No images, please. Copy each entry below exactly as it reads.
═══ Data
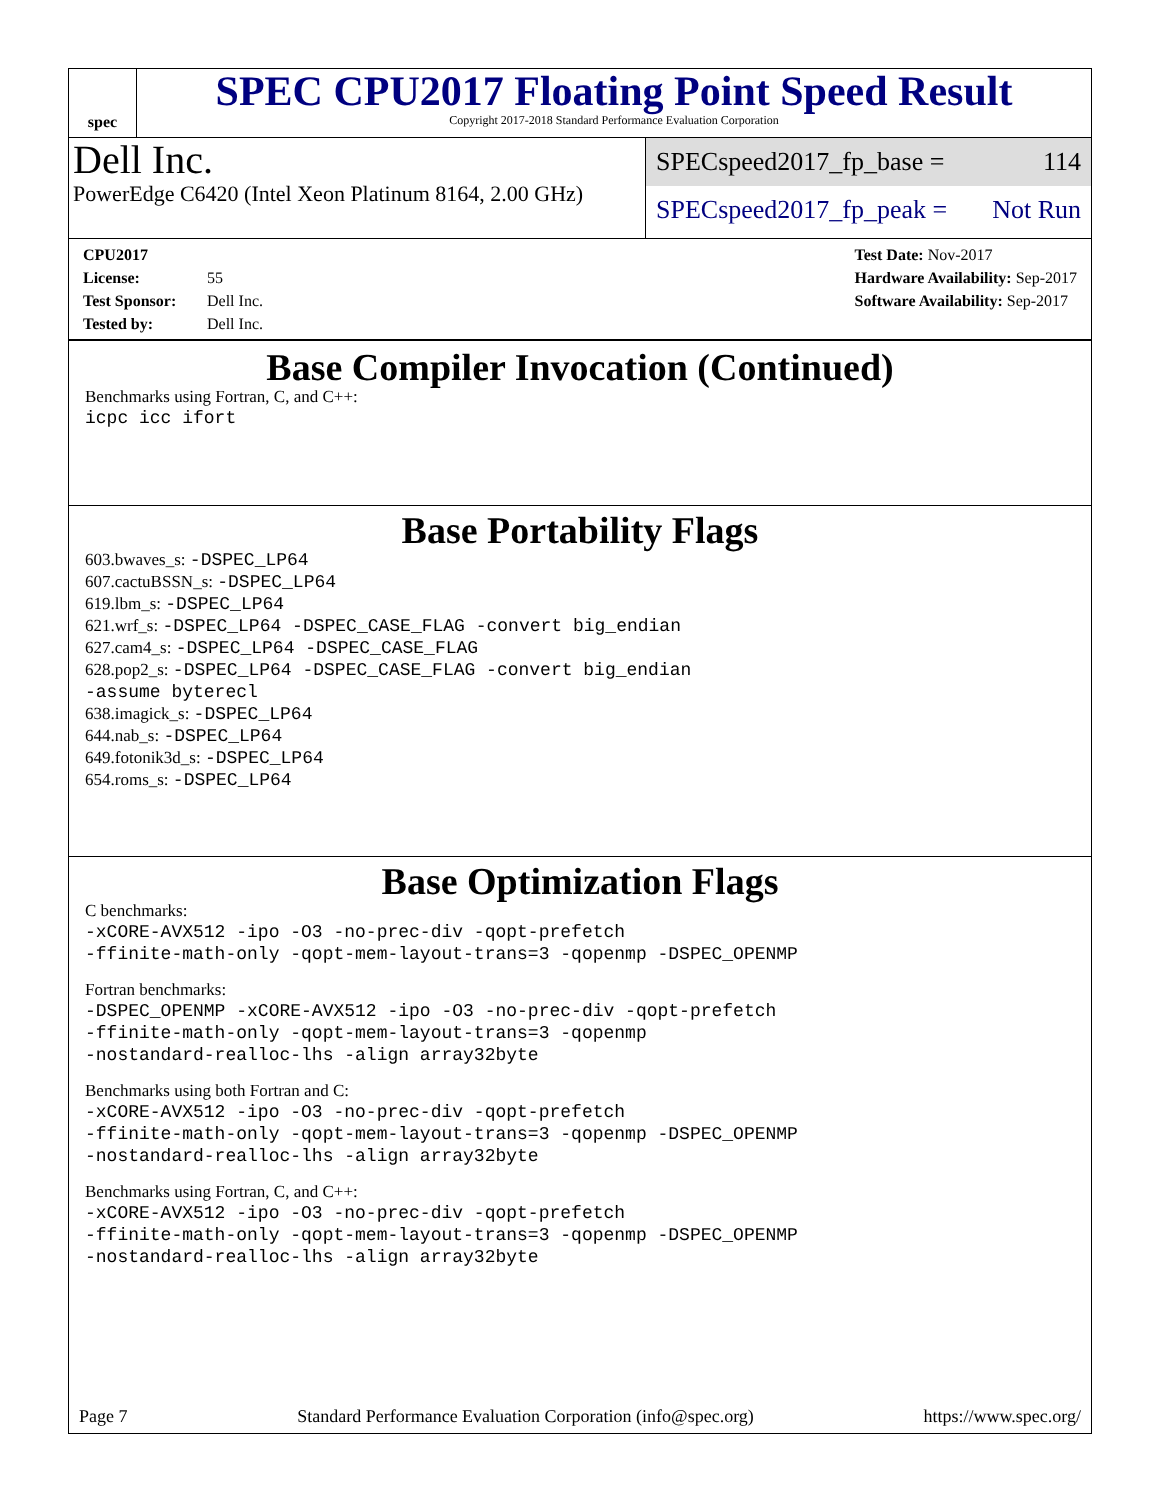spec
SPEC CPU2017 Floating Point Speed Result
Copyright 2017-2018 Standard Performance Evaluation Corporation
Dell Inc.
PowerEdge C6420 (Intel Xeon Platinum 8164, 2.00 GHz)
SPECspeed2017_fp_base = 114
SPECspeed2017_fp_peak = Not Run
CPU2017 License: 55
Test Sponsor: Dell Inc.
Tested by: Dell Inc.
Test Date: Nov-2017
Hardware Availability: Sep-2017
Software Availability: Sep-2017
Base Compiler Invocation (Continued)
Benchmarks using Fortran, C, and C++:
icpc icc ifort
Base Portability Flags
603.bwaves_s: -DSPEC_LP64
607.cactuBSSN_s: -DSPEC_LP64
619.lbm_s: -DSPEC_LP64
621.wrf_s: -DSPEC_LP64 -DSPEC_CASE_FLAG -convert big_endian
627.cam4_s: -DSPEC_LP64 -DSPEC_CASE_FLAG
628.pop2_s: -DSPEC_LP64 -DSPEC_CASE_FLAG -convert big_endian
-assume byterecl
638.imagick_s: -DSPEC_LP64
644.nab_s: -DSPEC_LP64
649.fotonik3d_s: -DSPEC_LP64
654.roms_s: -DSPEC_LP64
Base Optimization Flags
C benchmarks:
-xCORE-AVX512 -ipo -O3 -no-prec-div -qopt-prefetch
-ffinite-math-only -qopt-mem-layout-trans=3 -qopenmp -DSPEC_OPENMP
Fortran benchmarks:
-DSPEC_OPENMP -xCORE-AVX512 -ipo -O3 -no-prec-div -qopt-prefetch
-ffinite-math-only -qopt-mem-layout-trans=3 -qopenmp
-nostandard-realloc-lhs -align array32byte
Benchmarks using both Fortran and C:
-xCORE-AVX512 -ipo -O3 -no-prec-div -qopt-prefetch
-ffinite-math-only -qopt-mem-layout-trans=3 -qopenmp -DSPEC_OPENMP
-nostandard-realloc-lhs -align array32byte
Benchmarks using Fortran, C, and C++:
-xCORE-AVX512 -ipo -O3 -no-prec-div -qopt-prefetch
-ffinite-math-only -qopt-mem-layout-trans=3 -qopenmp -DSPEC_OPENMP
-nostandard-realloc-lhs -align array32byte
Page 7 Standard Performance Evaluation Corporation (info@spec.org) https://www.spec.org/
══════
Solution to the exercise —
spec
SPEC CPU2017 Floating Point Speed Result
Copyright 2017-2018 Standard Performance Evaluation Corporation
Dell Inc.
PowerEdge C6420 (Intel Xeon Platinum 8164, 2.00 GHz)
SPECspeed2017_fp_base = 114
SPECspeed2017_fp_peak = Not Run
CPU2017 License: 55
Test Sponsor: Dell Inc.
Tested by: Dell Inc.
Test Date: Nov-2017
Hardware Availability: Sep-2017
Software Availability: Sep-2017
Base Compiler Invocation (Continued)
Benchmarks using Fortran, C, and C++:
icpc icc ifort
Base Portability Flags
603.bwaves_s: -DSPEC_LP64
607.cactuBSSN_s: -DSPEC_LP64
619.lbm_s: -DSPEC_LP64
621.wrf_s: -DSPEC_LP64 -DSPEC_CASE_FLAG -convert big_endian
627.cam4_s: -DSPEC_LP64 -DSPEC_CASE_FLAG
628.pop2_s: -DSPEC_LP64 -DSPEC_CASE_FLAG -convert big_endian
-assume byterecl
638.imagick_s: -DSPEC_LP64
644.nab_s: -DSPEC_LP64
649.fotonik3d_s: -DSPEC_LP64
654.roms_s: -DSPEC_LP64
Base Optimization Flags
C benchmarks:
-xCORE-AVX512 -ipo -O3 -no-prec-div -qopt-prefetch
-ffinite-math-only -qopt-mem-layout-trans=3 -qopenmp -DSPEC_OPENMP
Fortran benchmarks:
-DSPEC_OPENMP -xCORE-AVX512 -ipo -O3 -no-prec-div -qopt-prefetch
-ffinite-math-only -qopt-mem-layout-trans=3 -qopenmp
-nostandard-realloc-lhs -align array32byte
Benchmarks using both Fortran and C:
-xCORE-AVX512 -ipo -O3 -no-prec-div -qopt-prefetch
-ffinite-math-only -qopt-mem-layout-trans=3 -qopenmp -DSPEC_OPENMP
-nostandard-realloc-lhs -align array32byte
Benchmarks using Fortran, C, and C++:
-xCORE-AVX512 -ipo -O3 -no-prec-div -qopt-prefetch
-ffinite-math-only -qopt-mem-layout-trans=3 -qopenmp -DSPEC_OPENMP
-nostandard-realloc-lhs -align array32byte
Page 7 Standard Performance Evaluation Corporation (info@spec.org) https://www.spec.org/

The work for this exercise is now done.